-- What you need to do --
Copy exactly the lines of the data below, beginning with the line with "right shoulder: (21, 43)" and ending with the line with "left shoulder: (245, 234)". Pictures are to be omitted.

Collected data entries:

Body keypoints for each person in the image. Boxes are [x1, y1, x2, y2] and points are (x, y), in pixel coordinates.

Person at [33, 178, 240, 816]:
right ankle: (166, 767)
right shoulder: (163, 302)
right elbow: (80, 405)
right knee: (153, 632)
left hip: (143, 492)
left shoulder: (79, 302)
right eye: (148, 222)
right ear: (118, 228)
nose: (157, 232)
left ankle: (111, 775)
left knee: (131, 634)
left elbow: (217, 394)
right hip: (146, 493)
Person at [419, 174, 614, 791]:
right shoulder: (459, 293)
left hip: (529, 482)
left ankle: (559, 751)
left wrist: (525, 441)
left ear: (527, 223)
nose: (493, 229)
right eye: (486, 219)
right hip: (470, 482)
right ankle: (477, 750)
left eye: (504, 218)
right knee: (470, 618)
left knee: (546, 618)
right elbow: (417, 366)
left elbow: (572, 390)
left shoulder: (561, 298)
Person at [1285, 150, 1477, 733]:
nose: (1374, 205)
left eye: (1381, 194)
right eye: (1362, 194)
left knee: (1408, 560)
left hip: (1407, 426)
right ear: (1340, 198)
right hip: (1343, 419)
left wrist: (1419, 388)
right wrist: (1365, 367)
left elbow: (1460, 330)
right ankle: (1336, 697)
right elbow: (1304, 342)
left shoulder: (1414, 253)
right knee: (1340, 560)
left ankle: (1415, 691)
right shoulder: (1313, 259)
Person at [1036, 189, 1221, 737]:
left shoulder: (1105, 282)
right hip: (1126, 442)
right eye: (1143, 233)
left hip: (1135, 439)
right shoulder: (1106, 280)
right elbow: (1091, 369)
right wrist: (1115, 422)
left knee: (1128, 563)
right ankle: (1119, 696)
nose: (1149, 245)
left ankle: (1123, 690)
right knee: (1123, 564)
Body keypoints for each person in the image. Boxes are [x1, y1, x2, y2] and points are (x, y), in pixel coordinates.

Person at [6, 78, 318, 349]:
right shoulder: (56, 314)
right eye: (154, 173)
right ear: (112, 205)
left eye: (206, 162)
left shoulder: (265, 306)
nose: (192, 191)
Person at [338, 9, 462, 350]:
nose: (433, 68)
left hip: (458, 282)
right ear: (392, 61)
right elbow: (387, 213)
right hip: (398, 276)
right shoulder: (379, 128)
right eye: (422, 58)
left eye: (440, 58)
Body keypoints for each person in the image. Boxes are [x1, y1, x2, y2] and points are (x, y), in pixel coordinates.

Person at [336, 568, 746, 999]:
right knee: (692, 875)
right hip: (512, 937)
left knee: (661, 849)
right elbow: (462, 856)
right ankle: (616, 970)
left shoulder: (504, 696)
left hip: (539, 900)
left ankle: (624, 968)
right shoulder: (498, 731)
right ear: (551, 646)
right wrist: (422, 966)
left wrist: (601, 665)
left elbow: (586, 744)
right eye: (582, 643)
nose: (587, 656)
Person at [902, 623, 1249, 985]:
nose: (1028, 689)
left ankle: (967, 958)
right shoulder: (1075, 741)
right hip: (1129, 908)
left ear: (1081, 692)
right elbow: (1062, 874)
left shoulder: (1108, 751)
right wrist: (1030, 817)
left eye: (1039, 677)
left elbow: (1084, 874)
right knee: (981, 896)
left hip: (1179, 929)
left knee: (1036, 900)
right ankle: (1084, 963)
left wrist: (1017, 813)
==
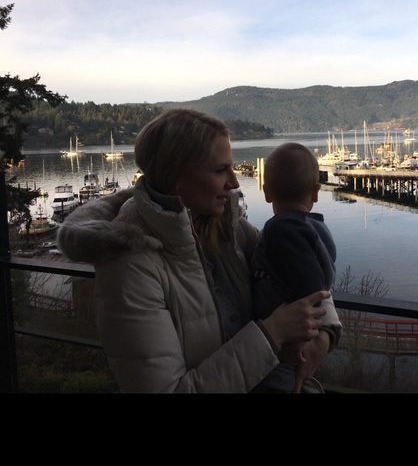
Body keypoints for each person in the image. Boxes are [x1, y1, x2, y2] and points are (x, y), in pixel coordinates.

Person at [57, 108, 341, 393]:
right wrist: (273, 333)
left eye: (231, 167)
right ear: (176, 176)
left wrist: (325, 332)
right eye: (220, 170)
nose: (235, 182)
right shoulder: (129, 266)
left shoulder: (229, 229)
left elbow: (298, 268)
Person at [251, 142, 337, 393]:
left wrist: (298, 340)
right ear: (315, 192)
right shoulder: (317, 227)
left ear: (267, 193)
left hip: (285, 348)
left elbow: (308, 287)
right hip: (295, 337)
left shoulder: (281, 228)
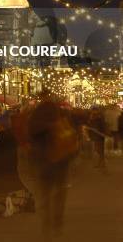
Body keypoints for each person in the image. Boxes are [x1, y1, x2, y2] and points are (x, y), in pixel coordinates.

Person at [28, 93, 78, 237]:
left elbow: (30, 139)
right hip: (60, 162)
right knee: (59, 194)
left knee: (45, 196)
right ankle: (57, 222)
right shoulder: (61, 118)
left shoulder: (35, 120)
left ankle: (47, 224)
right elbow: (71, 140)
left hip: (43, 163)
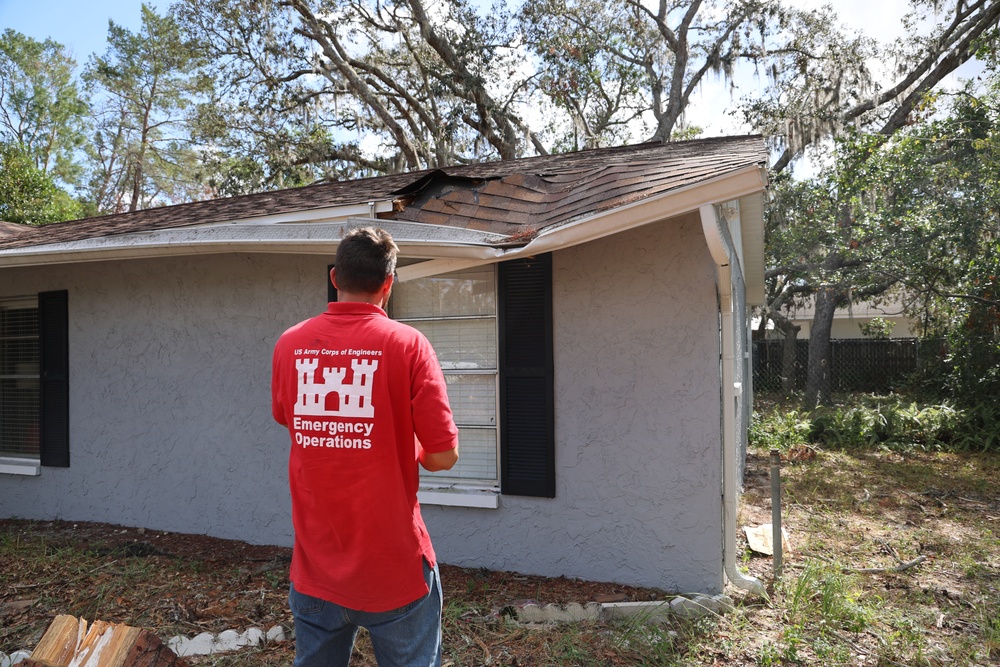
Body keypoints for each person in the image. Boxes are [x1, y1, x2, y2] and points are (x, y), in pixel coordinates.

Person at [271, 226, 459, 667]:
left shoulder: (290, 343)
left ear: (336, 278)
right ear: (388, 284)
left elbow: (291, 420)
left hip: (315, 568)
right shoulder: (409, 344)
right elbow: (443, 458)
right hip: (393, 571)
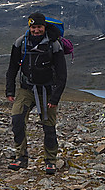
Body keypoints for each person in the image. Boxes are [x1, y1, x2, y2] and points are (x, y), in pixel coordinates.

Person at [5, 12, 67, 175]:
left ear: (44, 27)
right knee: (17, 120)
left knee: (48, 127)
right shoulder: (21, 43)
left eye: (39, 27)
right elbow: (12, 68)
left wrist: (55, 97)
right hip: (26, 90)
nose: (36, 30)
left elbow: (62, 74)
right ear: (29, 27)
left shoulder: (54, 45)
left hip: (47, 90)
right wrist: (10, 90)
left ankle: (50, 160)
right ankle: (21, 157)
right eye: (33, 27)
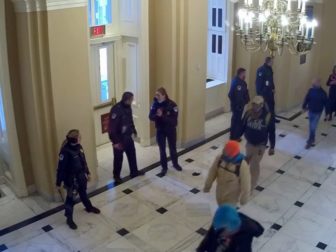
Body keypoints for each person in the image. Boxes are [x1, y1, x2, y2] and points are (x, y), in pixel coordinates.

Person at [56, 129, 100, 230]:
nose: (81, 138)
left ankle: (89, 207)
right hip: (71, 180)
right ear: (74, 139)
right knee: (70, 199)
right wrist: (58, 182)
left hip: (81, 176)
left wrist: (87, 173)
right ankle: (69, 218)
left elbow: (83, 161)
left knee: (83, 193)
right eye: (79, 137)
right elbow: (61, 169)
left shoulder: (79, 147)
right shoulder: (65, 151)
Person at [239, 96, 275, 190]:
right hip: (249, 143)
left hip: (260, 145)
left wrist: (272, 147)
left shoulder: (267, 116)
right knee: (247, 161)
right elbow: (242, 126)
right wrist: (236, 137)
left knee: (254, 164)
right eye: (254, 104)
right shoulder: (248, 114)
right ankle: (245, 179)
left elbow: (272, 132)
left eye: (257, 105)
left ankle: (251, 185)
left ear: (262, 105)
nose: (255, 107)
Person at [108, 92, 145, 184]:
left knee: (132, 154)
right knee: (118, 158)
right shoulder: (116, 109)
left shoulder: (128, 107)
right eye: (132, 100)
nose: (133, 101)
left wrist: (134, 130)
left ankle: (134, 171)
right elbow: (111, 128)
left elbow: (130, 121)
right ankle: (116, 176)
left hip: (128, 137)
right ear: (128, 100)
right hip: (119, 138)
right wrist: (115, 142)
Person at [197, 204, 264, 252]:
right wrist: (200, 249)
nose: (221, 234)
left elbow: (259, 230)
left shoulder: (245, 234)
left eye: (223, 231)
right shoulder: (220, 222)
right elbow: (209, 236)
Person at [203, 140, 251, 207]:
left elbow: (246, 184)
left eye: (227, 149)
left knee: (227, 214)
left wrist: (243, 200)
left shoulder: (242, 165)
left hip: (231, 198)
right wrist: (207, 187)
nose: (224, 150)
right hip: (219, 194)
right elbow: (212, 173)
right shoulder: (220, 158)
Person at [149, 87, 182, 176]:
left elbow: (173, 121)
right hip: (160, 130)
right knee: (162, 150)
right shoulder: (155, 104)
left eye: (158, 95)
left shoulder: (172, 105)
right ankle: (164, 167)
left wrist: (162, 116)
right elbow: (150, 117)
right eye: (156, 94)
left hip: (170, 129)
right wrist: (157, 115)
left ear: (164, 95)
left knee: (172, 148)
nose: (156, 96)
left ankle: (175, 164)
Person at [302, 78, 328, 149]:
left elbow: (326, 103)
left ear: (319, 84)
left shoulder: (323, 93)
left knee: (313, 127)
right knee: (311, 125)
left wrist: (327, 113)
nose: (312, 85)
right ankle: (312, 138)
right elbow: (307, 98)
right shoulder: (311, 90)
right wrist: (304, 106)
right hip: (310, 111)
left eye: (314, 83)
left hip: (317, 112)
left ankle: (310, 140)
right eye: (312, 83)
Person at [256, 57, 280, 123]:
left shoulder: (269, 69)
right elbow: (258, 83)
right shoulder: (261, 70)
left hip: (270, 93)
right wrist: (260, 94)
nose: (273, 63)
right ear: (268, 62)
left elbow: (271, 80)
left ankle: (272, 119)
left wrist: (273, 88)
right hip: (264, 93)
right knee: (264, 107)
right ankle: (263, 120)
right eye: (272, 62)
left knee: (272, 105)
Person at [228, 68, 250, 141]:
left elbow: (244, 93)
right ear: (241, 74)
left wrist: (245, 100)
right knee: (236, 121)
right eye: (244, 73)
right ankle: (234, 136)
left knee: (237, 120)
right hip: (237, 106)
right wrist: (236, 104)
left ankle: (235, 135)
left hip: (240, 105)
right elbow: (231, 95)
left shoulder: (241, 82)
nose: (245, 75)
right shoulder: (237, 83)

-- Written solution --
right shoulder: (21, 43)
left eye: (39, 27)
right elbow: (12, 68)
left wrist: (55, 97)
right hip: (26, 90)
nose: (36, 30)
left elbow: (62, 74)
right ear: (29, 27)
left shoulder: (54, 45)
left hip: (47, 90)
right wrist: (10, 90)
left ankle: (50, 160)
right ankle: (21, 157)
right eye: (33, 27)
Body keypoints for each person in the image. Boxes are [x1, y1, x2, y2] and points are (x, y), in pixel coordinates.

Person at [56, 129, 100, 230]:
nose: (81, 138)
left ankle: (89, 207)
right hip: (71, 180)
right ear: (74, 139)
right knee: (70, 199)
right wrist: (58, 182)
left hip: (81, 176)
left wrist: (87, 173)
right ankle: (69, 218)
left elbow: (83, 161)
left knee: (83, 193)
right eye: (79, 137)
right elbow: (61, 169)
left shoulder: (79, 147)
right shoulder: (65, 151)
Person at [239, 96, 275, 190]:
right hip: (249, 143)
left hip: (260, 145)
left wrist: (272, 147)
left shoulder: (267, 116)
right knee: (247, 161)
right elbow: (242, 126)
right wrist: (236, 137)
left knee: (254, 164)
right eye: (254, 104)
right shoulder: (248, 114)
right ankle: (245, 179)
left elbow: (272, 132)
left eye: (257, 105)
left ankle: (251, 185)
left ear: (262, 105)
nose: (255, 107)
Person at [108, 92, 145, 184]:
left knee: (132, 154)
right knee: (118, 158)
right shoulder: (116, 109)
left shoulder: (128, 107)
right eye: (132, 100)
nose: (133, 101)
left wrist: (134, 130)
left ankle: (134, 171)
right elbow: (111, 128)
left elbow: (130, 121)
right ankle: (116, 176)
left hip: (128, 137)
right ear: (128, 100)
right hip: (119, 138)
right wrist: (115, 142)
Person at [197, 204, 264, 252]:
right wrist: (200, 249)
nose: (221, 234)
left elbow: (259, 230)
left shoulder: (245, 234)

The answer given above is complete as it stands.